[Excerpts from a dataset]
==*==

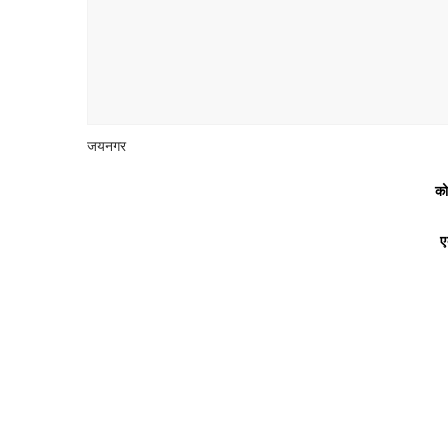
जयनगर
को
ए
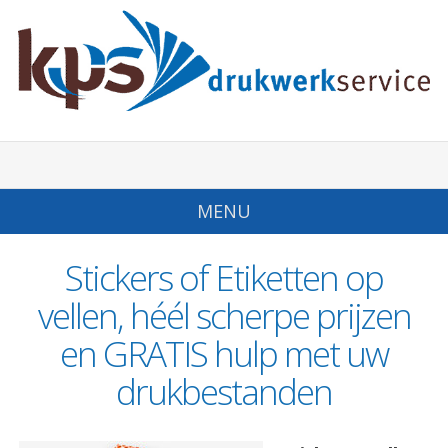
MENU
Stickers of Etiketten op
vellen, héél scherpe prijzen
en GRATIS hulp met uw
drukbestanden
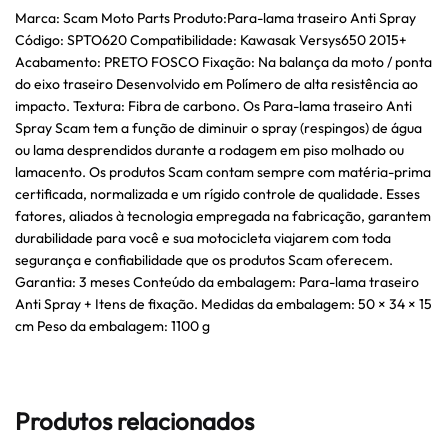
Marca: Scam Moto Parts Produto:Para-lama traseiro Anti Spray
Código: SPTO620 Compatibilidade: Kawasak Versys650 2015+
Acabamento: PRETO FOSCO Fixação: Na balança da moto / ponta
do eixo traseiro Desenvolvido em Polímero de alta resistência ao
impacto. Textura: Fibra de carbono. Os Para-lama traseiro Anti
Spray Scam tem a função de diminuir o spray (respingos) de água
ou lama desprendidos durante a rodagem em piso molhado ou
lamacento. Os produtos Scam contam sempre com matéria-prima
certificada, normalizada e um rígido controle de qualidade. Esses
fatores, aliados à tecnologia empregada na fabricação, garantem
durabilidade para você e sua motocicleta viajarem com toda
segurança e confiabilidade que os produtos Scam oferecem.
Garantia: 3 meses Conteúdo da embalagem: Para-lama traseiro
Anti Spray + Itens de fixação. Medidas da embalagem: 50 × 34 × 15
cm Peso da embalagem: 1100 g
Produtos relacionados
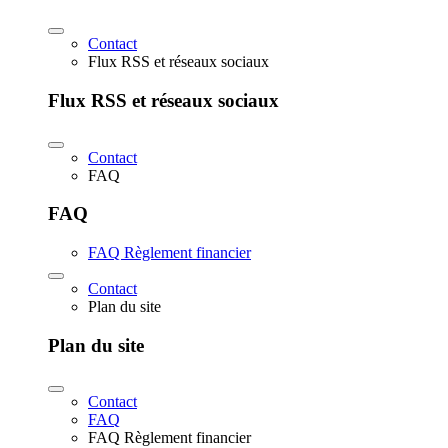
Contact
Flux RSS et réseaux sociaux
Flux RSS et réseaux sociaux
Contact
FAQ
FAQ
FAQ Règlement financier
Contact
Plan du site
Plan du site
Contact
FAQ
FAQ Règlement financier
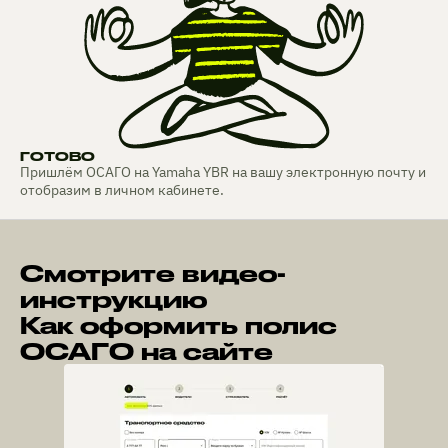
ГОТОВО
Пришлём ОСАГО на Yamaha YBR на вашу электронную почту и
отобразим в личном кабинете.
Смотрите видео-
инструкцию
Как оформить полис
ОСАГО на сайте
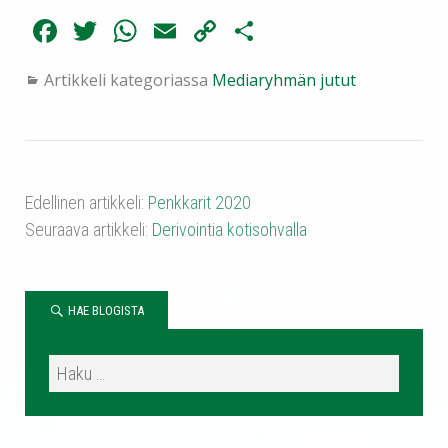
Fa
T
W
E
C
Sh
ce
wi
ha
m
op
ar
Artikkeli kategoriassa
Mediaryhmän jutut
bo
tte
ts
ail
y
e
ok
r
A
Li
pp
nk
Edellinen artikkeli:
Penkkarit 2020
Seuraava artikkeli:
Derivointia kotisohvalla
HAE BLOGISTA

==*==

Try it: Excluding the pictures, output every entry above without alteration.

Solution to the exercise:
जयनगर
को
ए
MENU
Stickers of Etiketten op
vellen, héél scherpe prijzen
en GRATIS hulp met uw
drukbestanden
Marca: Scam Moto Parts Produto:Para-lama traseiro Anti Spray
Código: SPTO620 Compatibilidade: Kawasak Versys650 2015+
Acabamento: PRETO FOSCO Fixação: Na balança da moto / ponta
do eixo traseiro Desenvolvido em Polímero de alta resistência ao
impacto. Textura: Fibra de carbono. Os Para-lama traseiro Anti
Spray Scam tem a função de diminuir o spray (respingos) de água
ou lama desprendidos durante a rodagem em piso molhado ou
lamacento. Os produtos Scam contam sempre com matéria-prima
certificada, normalizada e um rígido controle de qualidade. Esses
fatores, aliados à tecnologia empregada na fabricação, garantem
durabilidade para você e sua motocicleta viajarem com toda
segurança e confiabilidade que os produtos Scam oferecem.
Garantia: 3 meses Conteúdo da embalagem: Para-lama traseiro
Anti Spray + Itens de fixação. Medidas da embalagem: 50 × 34 × 15
cm Peso da embalagem: 1100 g
Produtos relacionados
Contact
Flux RSS et réseaux sociaux
Flux RSS et réseaux sociaux
Contact
FAQ
FAQ
FAQ Règlement financier
Contact
Plan du site
Plan du site
Contact
FAQ
FAQ Règlement financier
ГОТОВО
Пришлём ОСАГО на Yamaha YBR на вашу электронную почту и
отобразим в личном кабинете.
Смотрите видео-
инструкцию
Как оформить полис
ОСАГО на сайте
Fa
T
W
E
C
Sh
ce
wi
ha
m
op
ar
Artikkeli kategoriassa
Mediaryhmän jutut
bo
tte
ts
ail
y
e
ok
r
A
Li
pp
nk
Edellinen artikkeli:
Penkkarit 2020
Seuraava artikkeli:
Derivointia kotisohvalla
HAE BLOGISTA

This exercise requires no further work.